# The problem
Go through the entries below and tally each line holding the string "PlayStation". Return the number only.

# Material provided

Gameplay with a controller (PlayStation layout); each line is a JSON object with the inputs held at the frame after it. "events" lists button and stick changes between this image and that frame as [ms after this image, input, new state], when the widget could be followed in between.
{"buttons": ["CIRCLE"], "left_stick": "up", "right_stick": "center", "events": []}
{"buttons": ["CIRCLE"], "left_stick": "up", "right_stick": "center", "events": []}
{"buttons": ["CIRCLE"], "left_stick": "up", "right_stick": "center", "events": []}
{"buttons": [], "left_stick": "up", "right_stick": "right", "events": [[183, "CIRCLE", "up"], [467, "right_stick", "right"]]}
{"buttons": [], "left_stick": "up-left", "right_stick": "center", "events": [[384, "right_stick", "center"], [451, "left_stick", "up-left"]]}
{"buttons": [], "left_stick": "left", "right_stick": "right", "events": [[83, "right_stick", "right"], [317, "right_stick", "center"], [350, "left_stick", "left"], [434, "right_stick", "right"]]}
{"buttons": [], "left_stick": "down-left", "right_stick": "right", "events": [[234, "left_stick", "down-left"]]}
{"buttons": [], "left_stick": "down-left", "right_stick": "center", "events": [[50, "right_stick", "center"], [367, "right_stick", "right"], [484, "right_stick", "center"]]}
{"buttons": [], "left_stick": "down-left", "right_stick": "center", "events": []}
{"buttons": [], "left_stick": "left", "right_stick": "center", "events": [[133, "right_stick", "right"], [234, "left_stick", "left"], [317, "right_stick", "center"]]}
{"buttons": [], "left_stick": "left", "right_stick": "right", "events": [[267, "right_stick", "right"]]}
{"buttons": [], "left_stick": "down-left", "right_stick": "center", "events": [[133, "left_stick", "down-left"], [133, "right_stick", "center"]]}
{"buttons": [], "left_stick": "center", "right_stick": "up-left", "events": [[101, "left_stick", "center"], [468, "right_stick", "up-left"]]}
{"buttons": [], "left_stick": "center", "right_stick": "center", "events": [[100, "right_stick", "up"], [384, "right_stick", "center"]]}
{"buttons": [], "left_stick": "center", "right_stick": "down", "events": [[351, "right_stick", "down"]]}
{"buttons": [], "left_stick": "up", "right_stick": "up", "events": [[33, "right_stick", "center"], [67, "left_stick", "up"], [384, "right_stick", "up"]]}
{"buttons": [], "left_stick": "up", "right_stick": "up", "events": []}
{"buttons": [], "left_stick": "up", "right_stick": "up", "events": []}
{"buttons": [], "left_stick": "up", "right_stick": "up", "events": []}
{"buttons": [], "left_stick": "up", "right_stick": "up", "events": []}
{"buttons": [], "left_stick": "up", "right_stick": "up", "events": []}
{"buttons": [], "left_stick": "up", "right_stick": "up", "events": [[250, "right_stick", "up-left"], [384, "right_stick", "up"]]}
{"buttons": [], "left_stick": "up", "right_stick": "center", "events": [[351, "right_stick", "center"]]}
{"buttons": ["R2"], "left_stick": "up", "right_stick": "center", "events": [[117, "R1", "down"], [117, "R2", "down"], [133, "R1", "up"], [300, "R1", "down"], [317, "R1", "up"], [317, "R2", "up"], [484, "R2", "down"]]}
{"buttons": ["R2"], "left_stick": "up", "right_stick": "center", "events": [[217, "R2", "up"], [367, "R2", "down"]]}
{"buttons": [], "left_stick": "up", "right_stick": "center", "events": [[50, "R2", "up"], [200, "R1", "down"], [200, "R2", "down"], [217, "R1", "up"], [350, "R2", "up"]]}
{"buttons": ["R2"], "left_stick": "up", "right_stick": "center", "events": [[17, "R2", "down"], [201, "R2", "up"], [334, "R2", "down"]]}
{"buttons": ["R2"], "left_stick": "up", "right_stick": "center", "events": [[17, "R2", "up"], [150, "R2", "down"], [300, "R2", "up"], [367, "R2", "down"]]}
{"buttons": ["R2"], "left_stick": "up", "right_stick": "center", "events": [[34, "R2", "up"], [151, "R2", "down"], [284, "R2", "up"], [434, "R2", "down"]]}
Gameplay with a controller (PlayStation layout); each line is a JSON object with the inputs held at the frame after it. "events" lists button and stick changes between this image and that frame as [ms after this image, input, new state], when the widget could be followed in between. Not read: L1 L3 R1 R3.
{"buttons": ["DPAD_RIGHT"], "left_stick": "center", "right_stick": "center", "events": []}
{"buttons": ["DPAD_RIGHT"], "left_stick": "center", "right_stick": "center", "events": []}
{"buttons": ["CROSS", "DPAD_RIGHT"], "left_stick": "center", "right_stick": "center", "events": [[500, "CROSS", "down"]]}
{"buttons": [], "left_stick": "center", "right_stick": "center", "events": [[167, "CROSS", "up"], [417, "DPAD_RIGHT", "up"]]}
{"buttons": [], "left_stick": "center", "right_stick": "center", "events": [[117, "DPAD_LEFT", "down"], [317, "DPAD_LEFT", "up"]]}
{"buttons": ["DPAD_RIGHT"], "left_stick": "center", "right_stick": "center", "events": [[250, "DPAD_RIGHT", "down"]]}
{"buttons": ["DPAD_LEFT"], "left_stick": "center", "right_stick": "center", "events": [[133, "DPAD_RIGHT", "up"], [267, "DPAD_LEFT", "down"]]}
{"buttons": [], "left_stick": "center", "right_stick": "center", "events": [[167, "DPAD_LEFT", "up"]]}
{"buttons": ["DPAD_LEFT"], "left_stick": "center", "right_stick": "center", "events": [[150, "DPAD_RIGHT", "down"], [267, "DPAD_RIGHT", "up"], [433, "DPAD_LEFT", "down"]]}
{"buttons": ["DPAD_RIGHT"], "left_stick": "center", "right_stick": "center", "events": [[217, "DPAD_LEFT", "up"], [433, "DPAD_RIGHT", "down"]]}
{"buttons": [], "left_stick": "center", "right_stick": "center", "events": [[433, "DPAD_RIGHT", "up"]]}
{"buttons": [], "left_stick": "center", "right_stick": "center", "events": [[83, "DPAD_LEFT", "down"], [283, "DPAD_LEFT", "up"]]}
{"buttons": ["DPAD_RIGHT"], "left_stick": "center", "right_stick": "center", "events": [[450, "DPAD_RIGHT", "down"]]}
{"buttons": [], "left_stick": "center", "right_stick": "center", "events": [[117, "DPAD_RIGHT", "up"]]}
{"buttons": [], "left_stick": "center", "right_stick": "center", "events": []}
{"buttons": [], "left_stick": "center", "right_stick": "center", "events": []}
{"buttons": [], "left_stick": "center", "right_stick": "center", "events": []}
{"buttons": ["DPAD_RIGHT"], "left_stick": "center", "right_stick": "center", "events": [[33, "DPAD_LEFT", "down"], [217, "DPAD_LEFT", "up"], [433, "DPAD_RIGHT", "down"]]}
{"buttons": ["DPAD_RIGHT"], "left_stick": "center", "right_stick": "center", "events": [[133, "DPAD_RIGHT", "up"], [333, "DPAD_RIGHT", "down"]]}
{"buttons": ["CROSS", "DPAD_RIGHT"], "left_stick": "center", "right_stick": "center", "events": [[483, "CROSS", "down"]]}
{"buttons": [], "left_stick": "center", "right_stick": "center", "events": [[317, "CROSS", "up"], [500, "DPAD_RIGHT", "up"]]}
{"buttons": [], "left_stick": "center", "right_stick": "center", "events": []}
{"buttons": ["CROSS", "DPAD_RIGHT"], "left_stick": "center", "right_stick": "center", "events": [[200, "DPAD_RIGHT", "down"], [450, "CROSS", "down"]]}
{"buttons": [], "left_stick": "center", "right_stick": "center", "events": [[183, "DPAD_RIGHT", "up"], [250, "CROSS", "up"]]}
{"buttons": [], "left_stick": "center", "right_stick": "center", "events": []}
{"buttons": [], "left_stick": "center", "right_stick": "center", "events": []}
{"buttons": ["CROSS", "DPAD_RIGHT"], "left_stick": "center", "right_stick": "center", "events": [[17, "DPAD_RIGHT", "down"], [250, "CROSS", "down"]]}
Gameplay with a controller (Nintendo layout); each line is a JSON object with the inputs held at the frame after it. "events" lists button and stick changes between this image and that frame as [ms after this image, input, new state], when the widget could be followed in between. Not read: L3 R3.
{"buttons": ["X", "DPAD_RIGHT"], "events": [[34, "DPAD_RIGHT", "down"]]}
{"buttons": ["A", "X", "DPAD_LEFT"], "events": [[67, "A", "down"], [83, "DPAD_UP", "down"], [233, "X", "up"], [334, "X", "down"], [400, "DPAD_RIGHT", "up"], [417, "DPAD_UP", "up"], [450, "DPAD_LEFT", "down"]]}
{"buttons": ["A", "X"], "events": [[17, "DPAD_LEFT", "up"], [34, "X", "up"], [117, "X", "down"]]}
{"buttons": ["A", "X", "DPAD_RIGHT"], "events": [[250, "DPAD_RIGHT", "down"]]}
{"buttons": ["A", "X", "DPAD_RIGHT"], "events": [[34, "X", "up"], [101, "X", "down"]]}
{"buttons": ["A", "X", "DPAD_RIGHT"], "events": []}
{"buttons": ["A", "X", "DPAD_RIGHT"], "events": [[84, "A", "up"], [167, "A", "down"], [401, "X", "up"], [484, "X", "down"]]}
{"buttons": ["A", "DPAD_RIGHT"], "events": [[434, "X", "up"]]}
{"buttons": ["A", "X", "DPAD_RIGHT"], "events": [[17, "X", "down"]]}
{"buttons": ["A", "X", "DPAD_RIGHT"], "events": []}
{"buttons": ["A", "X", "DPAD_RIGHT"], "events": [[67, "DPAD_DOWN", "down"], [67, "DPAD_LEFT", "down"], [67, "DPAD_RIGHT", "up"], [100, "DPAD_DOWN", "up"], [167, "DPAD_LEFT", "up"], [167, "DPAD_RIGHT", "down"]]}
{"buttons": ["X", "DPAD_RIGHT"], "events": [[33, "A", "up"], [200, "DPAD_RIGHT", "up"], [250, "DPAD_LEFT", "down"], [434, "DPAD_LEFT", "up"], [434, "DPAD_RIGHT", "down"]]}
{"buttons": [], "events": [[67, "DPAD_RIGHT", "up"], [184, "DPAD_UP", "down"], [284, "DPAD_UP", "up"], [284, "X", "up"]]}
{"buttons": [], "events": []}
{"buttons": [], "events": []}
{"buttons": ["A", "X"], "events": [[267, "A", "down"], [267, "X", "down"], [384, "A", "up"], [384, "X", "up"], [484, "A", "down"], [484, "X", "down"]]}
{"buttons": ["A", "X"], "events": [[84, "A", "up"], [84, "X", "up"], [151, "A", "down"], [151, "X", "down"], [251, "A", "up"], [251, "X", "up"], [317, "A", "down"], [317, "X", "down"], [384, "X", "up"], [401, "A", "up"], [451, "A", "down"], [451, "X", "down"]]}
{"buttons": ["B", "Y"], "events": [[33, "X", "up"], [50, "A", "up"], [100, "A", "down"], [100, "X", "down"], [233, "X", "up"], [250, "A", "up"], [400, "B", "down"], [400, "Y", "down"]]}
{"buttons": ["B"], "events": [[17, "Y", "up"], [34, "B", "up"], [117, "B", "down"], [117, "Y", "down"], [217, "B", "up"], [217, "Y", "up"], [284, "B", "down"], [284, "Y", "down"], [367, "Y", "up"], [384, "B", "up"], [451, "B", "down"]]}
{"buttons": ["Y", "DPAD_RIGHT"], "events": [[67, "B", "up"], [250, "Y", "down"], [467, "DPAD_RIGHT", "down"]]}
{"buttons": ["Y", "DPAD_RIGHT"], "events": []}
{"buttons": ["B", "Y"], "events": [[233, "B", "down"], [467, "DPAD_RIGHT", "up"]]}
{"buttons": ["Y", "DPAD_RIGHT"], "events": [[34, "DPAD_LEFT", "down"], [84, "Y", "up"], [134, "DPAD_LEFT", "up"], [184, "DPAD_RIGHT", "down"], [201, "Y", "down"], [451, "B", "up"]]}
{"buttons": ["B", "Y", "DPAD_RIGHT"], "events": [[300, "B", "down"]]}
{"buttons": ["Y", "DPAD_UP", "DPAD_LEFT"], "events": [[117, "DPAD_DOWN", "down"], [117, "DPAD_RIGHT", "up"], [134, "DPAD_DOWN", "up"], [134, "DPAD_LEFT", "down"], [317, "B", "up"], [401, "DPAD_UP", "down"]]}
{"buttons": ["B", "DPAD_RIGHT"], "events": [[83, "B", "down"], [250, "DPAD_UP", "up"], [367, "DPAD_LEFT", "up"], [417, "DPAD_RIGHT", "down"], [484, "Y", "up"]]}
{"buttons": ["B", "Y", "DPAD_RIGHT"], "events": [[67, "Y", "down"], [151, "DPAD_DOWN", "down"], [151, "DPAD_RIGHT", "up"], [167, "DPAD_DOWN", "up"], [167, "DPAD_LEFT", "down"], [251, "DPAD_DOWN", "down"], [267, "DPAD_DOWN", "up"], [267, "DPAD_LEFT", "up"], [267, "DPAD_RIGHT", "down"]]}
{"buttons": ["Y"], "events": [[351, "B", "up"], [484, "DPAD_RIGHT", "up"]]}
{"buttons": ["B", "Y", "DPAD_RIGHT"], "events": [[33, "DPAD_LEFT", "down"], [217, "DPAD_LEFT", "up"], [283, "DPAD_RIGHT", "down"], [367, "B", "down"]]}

# Worked solution
2